== Texto ==

También hay otros Castro en el panorama. El hijo de Raúl, Alejandro, es una figura clave en el Ministerio del Interior, que controla la policía y se hace cargo de la vigilancia interna de la maquinaria represiva de Cuba. El general Luis Alberto Rodríguez, exyerno de Raúl, dirige Gaesa, una de las compañías militares de propiedades más grandes.
La economía es un área en la que el sucesor del castrismo podría tener posibilidad de hacer cambios. Y los cambios serán implementados por necesidad: la Revolución cubana agotó su vigor económico. En 2010, el mismo Raúl Castro admitió que el sistema económico cubano tenía deficiencias.
Para los cubanos sin acceso al estimado de 3,3 mil millones de dólares en remesas que llega a la isla cada año desde el extranjero y para aquellos que solo tienen acceso a las tiendas estatales y al sistema de libreta de racionamiento, la vida es poco prometedora.
El salvavidas económico de Cuba, el petróleo subsidiado de Venezuela, se está agotando, y el país no tiene una base de exportación diversa. Las leyes de inversión de 2014, destinadas a abrir la economía a la inversión extranjera, no han alcanzado sus objetivos. Incluso los éxitos promocionados —aunque exagerados— de la Revolución en los rubros de salud y educación han sido erosionados por la escasez y la falta de inversión estatal.
El mayor desafío económico será unificar el actual sistema de doble moneda, que incorpora por separado el peso cubano y una moneda internacional —llamado peso cubano convertible— para comerciar con otros países. (Un peso convertible se cotiza artificialmente en un dólar estadounidense y el peso cubano se cotiza a una tarifa generosa que ronda aproximadamente los 24 pesos locales por un peso internacional). Unificar las dos monedas nacionales generará una convulsión en la economía, incrementará los precios de los bienes importados y significaría el fin del sistema contable de doble entrada que muchas empresas usan para mantenerse solventes de manera artificial, algo que generará inflación y desempleo. Modernizar y mejorar la economía cubana requiere resolver este cambio doloroso.
Es aquí donde Estados Unidos puede ser útil. Aunque no es de interés estadounidense promover la inversión extranjera para consolidar a un régimen anacrónico y represivo, tampoco es de su interés mantenerse al margen al tiempo que un vecino con economía frágil colapsa con la implementación de políticas fallidas. En el peor escenario, una implosión económica provocaría malestar social y una crisis migratoria en las costas estadounidenses.

===

= Detalles del problema =
Cambia "remesas" por "envíos de dinero" y escribe de nuevo el pasaje del texto sobre Cuba que empieza con "Para los cubanos" y sigue hasta "es poco prometedora.".

== Datos en estudio ==

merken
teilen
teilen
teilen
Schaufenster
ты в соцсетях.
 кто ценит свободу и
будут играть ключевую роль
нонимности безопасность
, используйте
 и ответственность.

===

= Resultado del ejercicio =
Para los cubanos sin acceso al estimado de 3,3 mil millones de dólares en envíos de dinero que llega a la isla cada año desde el extranjero y para aquellos que solo tienen acceso a las tiendas estatales y al sistema de libreta de racionamiento, la vida es poco prometedora.